What is the trend in Singapore payments? ›

Despite the growing adoption of e-wallets, credit cards remain Singapore's most used in-store payment option. Cash use also remains prevalent but has gradually declined in recent years, a trend accelerated since the COVID-19 pandemic.

What is the largest payment provider in the world? ›

Top 10 Payment Companies in the World in 2021 by Revenue
  • PayPal Holdings Inc. Financial Services. ...
  • Mastercard Inc. Financial Services. ...
  • Block Inc. Parent. ...
  • Fiserv Inc. Parent. ...
  • Global Payments Inc. Parent. 9,654.
  • Worldline SA. France. Financial Services. ...
  • Corpay Inc. Financial Services. Parent. ...
  • Euronet Worldwide Inc. Financial Services. Parent.

How to be a payment service provider? ›

Here are the general steps to becoming a payment processor: market research and planning, creating a business plan and registration, compliance and regulations research, building financial partnerships, building technology infrastructure and processing platforms, testing and launching, scaling and expanding.

What is the limit of payment services act? ›

However, at the end of the day, any balance over the regulatory limit of S$19,800 (or the foreign currency equivalent) will automatically be transferred to your external account. If you don't have an external bank account set up, you can hold up to S$19,800 (or the foreign currency equivalent) daily.

Who regulates funds in Singapore? ›

MAS is the integrated regulator and supervisor of financial institutions in Singapore. MAS establishes rules for financial institutions which are implemented through legislation, regulations, directions and notices.

Who regulates the payments industry? ›

Consumer Financial Protection Bureau (CFPB): Established in response to the 2008 financial crisis, the CFPB is tasked with protecting consumers in the financial marketplace. It monitors and enforces regulations related to payment products and services to ensure fair treatment and transparency for consumers.
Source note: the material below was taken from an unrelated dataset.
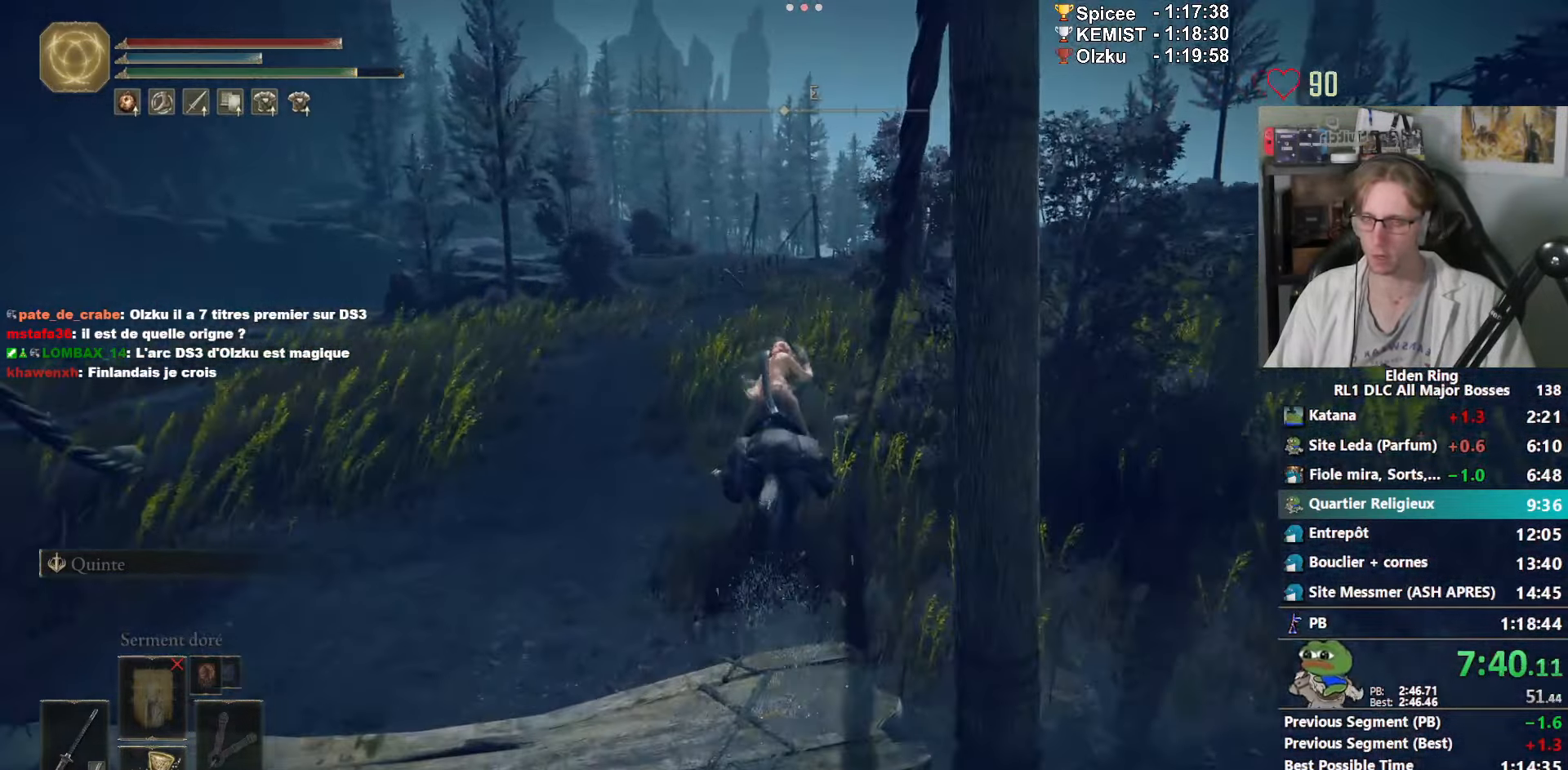
{"keys": ["z"], "mouse": [], "events": []}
What is the most used payment app in Singapore? ›

Determining the leading e-wallets in Singapore and their market share is crucial to understanding the competitive landscape of Singapore's digital payment market. As of 2022, these are the most popular mobile wallets by market share: GrabPay: 35.3% FavePay: 23.5%

Can you use Venmo in Singapore? ›

Venmo cannot be used to send money overseas. It is only available for domestic money transfers or payments in US dollars within the United States. There are, however, plenty of alternatives if you need to send or receive money internationally.

What are the network service providers in Singapore? ›

Retail service providers
  • M1.
  • Singtel.
  • StarHub.
  • MyRepublic.
  • ViewQwest.
  • WhizComms.
  • Simba Telecom.

What are the four basic provider payment systems? ›

Four payment methods (fee-for-service, discounted fee-for-service, capitation, and salary) and three payment adjustments (withholds, bonuses, and retrospective utilization targets) are the basis for nearly all contracts between health plans and your physicians, and they are described below.